[Dataset entries]
▼▼▼
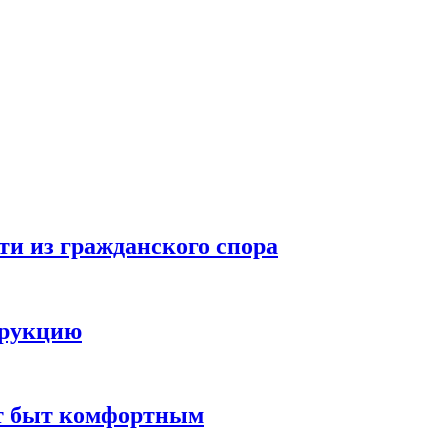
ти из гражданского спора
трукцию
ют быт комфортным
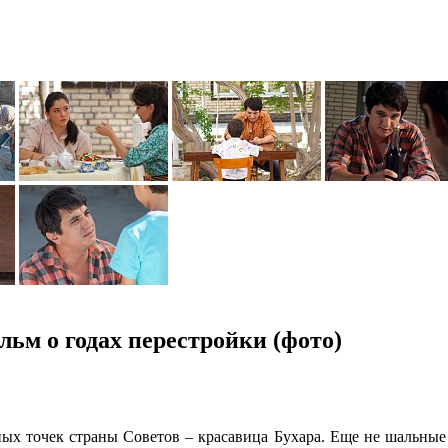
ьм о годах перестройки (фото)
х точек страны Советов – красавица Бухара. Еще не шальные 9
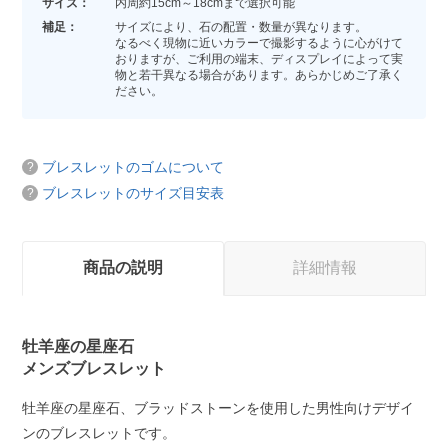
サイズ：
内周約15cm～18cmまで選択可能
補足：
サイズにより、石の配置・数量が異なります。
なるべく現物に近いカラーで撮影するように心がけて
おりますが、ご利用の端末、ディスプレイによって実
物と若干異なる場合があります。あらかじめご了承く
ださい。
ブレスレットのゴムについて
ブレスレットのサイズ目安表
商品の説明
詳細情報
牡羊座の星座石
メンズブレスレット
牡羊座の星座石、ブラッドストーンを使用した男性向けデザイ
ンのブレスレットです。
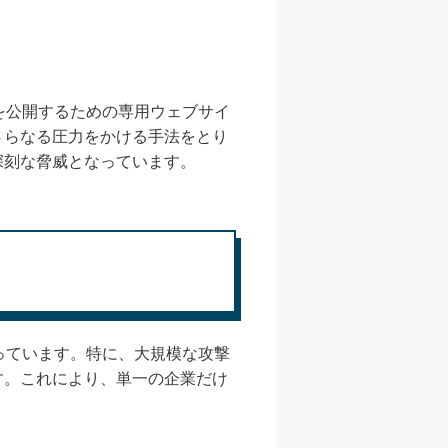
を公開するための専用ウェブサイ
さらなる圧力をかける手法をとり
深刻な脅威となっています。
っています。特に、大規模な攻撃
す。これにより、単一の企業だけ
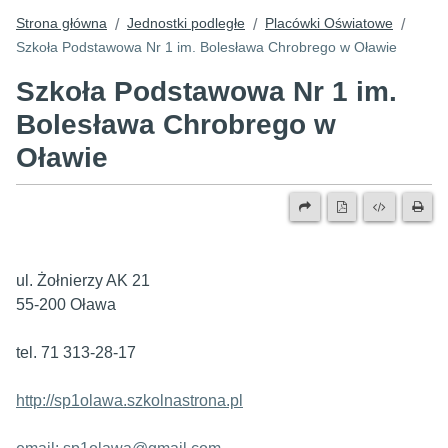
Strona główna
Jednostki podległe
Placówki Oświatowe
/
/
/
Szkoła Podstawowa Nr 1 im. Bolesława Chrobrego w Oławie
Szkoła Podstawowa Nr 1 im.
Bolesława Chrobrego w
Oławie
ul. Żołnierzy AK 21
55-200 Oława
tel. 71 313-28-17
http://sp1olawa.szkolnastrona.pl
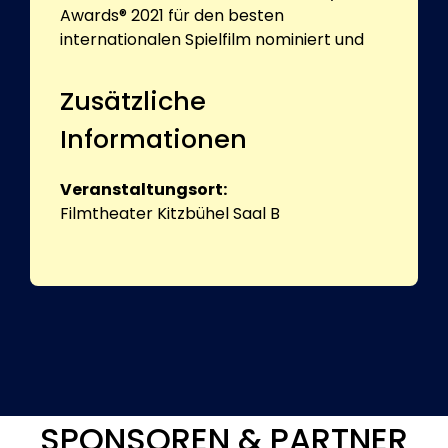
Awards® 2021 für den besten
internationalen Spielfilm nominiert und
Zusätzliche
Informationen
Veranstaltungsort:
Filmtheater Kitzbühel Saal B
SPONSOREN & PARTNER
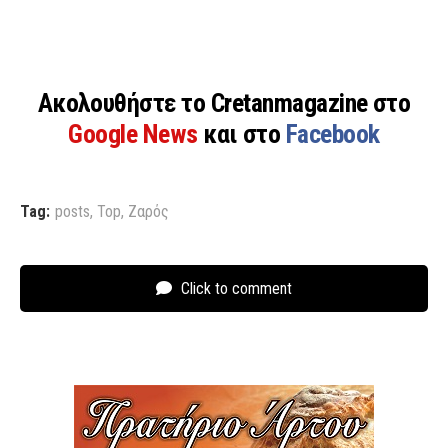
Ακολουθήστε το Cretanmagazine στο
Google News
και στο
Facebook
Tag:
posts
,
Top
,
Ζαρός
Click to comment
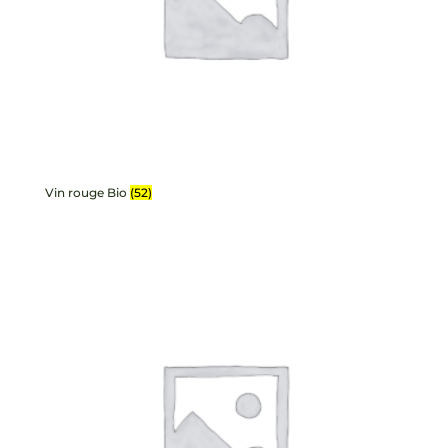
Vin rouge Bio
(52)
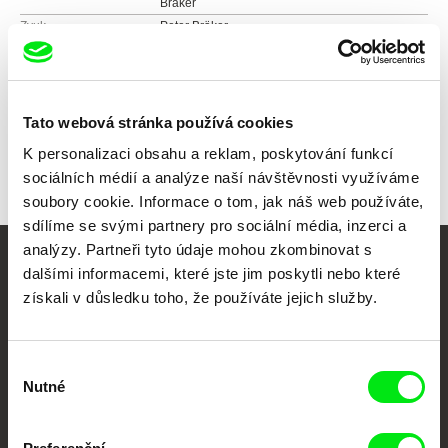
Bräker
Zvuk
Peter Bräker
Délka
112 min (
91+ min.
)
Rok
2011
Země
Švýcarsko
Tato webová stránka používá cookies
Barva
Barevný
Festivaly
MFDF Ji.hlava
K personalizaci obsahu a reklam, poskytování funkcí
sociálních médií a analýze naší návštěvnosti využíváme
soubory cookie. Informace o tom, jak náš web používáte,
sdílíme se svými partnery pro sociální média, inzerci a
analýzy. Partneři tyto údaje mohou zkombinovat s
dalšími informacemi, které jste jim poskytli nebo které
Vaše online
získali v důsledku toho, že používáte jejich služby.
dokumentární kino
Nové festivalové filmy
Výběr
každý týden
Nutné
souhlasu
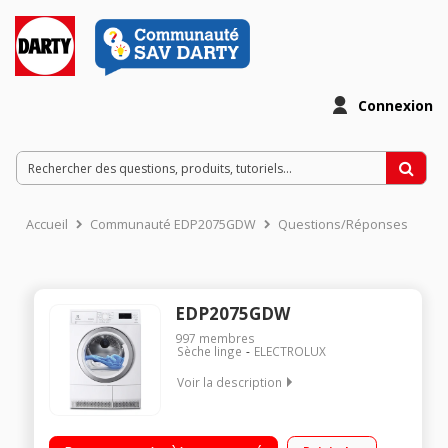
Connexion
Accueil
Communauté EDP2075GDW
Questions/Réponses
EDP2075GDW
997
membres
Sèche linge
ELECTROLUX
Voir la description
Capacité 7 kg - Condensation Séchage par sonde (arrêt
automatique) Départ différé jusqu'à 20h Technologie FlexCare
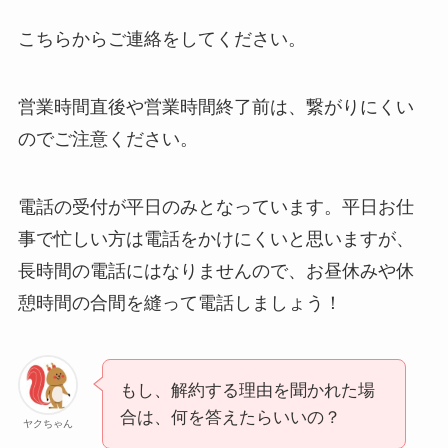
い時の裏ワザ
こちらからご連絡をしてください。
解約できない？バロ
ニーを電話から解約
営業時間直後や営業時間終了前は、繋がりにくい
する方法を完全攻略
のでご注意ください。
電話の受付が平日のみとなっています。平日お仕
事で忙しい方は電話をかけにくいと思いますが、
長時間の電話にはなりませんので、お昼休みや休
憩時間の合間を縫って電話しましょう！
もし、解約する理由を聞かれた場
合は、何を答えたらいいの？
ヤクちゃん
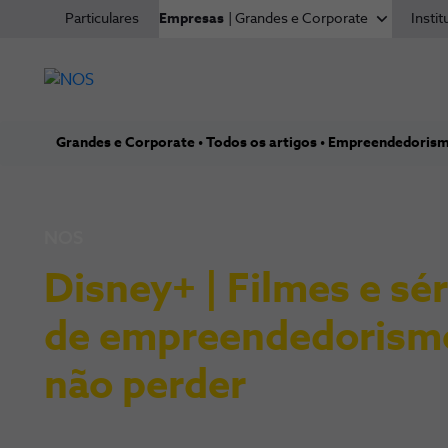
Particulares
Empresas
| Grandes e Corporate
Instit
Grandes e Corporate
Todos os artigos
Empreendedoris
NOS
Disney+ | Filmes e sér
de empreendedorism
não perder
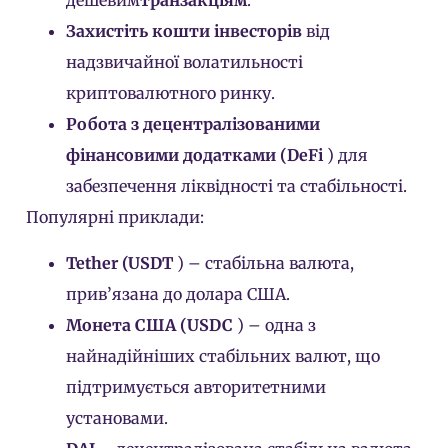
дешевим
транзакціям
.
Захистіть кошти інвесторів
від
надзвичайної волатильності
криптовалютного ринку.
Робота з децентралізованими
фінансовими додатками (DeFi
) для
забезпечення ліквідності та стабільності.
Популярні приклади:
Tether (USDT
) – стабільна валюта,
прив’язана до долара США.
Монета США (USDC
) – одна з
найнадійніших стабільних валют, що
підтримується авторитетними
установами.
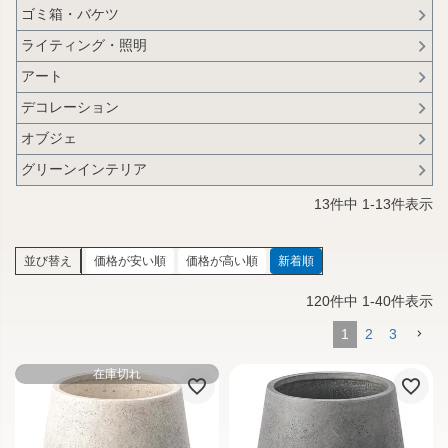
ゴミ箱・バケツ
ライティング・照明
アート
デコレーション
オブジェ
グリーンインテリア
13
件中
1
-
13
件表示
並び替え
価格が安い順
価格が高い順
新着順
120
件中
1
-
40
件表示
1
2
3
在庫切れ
▲▲▲
• Your task:
Print every entry above again, exactly as written. Leave the images out.

• Task result:
ти из гражданского спора
трукцию
ют быт комфортным
ьм о годах перестройки (фото)
х точек страны Советов – красавица Бухара. Еще не шальные 9
サイズ：
内周約15cm～18cmまで選択可能
補足：
サイズにより、石の配置・数量が異なります。
なるべく現物に近いカラーで撮影するように心がけて
おりますが、ご利用の端末、ディスプレイによって実
物と若干異なる場合があります。あらかじめご了承く
ださい。
ブレスレットのゴムについて
ブレスレットのサイズ目安表
商品の説明
詳細情報
牡羊座の星座石
メンズブレスレット
牡羊座の星座石、ブラッドストーンを使用した男性向けデザイ
ンのブレスレットです。
を公開するための専用ウェブサイ
さらなる圧力をかける手法をとり
深刻な脅威となっています。
っています。特に、大規模な攻撃
す。これにより、単一の企業だけ
Strona główna
Jednostki podległe
Placówki Oświatowe
/
/
/
Szkoła Podstawowa Nr 1 im. Bolesława Chrobrego w Oławie
Szkoła Podstawowa Nr 1 im.
Bolesława Chrobrego w
Oławie
ul. Żołnierzy AK 21
55-200 Oława
tel. 71 313-28-17
http://sp1olawa.szkolnastrona.pl
Awards® 2021 für den besten
internationalen Spielfilm nominiert und
Zusätzliche
Informationen
Veranstaltungsort:
Filmtheater Kitzbühel Saal B
SPONSOREN & PARTNER
Ακολουθήστε το Cretanmagazine στο
Google News
και στο
Facebook
Tag:
posts
,
Top
,
Ζαρός
Click to comment
Vin rouge Bio
(52)
Bräker
Zvuk
Peter Bräker
Délka
112 min (
91+ min.
)
Rok
2011
Země
Švýcarsko
Tato webová stránka používá cookies
Barva
Barevný
Festivaly
MFDF Ji.hlava
K personalizaci obsahu a reklam, poskytování funkcí
sociálních médií a analýze naší návštěvnosti využíváme
soubory cookie. Informace o tom, jak náš web používáte,
sdílíme se svými partnery pro sociální média, inzerci a
analýzy. Partneři tyto údaje mohou zkombinovat s
dalšími informacemi, které jste jim poskytli nebo které
Vaše online
získali v důsledku toho, že používáte jejich služby.
dokumentární kino
Nové festivalové filmy
Výběr
každý týden
Nutné
souhlasu
Connexion
Accueil
Communauté EDP2075GDW
Questions/Réponses
EDP2075GDW
997
membres
Sèche linge
ELECTROLUX
Voir la description
Capacité 7 kg - Condensation Séchage par sonde (arrêt
automatique) Départ différé jusqu'à 20h Technologie FlexCare
い時の裏ワザ
こちらからご連絡をしてください。
解約できない？バロ
ニーを電話から解約
営業時間直後や営業時間終了前は、繋がりにくい
する方法を完全攻略
のでご注意ください。
電話の受付が平日のみとなっています。平日お仕
事で忙しい方は電話をかけにくいと思いますが、
長時間の電話にはなりませんので、お昼休みや休
憩時間の合間を縫って電話しましょう！
もし、解約する理由を聞かれた場
合は、何を答えたらいいの？
ヤクちゃん
Particulares
Empresas
| Grandes e Corporate
Instit
Grandes e Corporate
Todos os artigos
Empreendedoris
NOS
Disney+ | Filmes e sér
de empreendedorism
não perder
дешевим
транзакціям
.
Захистіть кошти інвесторів
від
надзвичайної волатильності
криптовалютного ринку.
Робота з децентралізованими
фінансовими додатками (DeFi
) для
забезпечення ліквідності та стабільності.
Популярні приклади:
Tether (USDT
) – стабільна валюта,
прив’язана до долара США.
Монета США (USDC
) – одна з
найнадійніших стабільних валют, що
підтримується авторитетними
установами.
ゴミ箱・バケツ
ライティング・照明
アート
デコレーション
オブジェ
グリーンインテリア
13
件中
1
-
13
件表示
並び替え
価格が安い順
価格が高い順
新着順
120
件中
1
-
40
件表示
1
2
3
在庫切れ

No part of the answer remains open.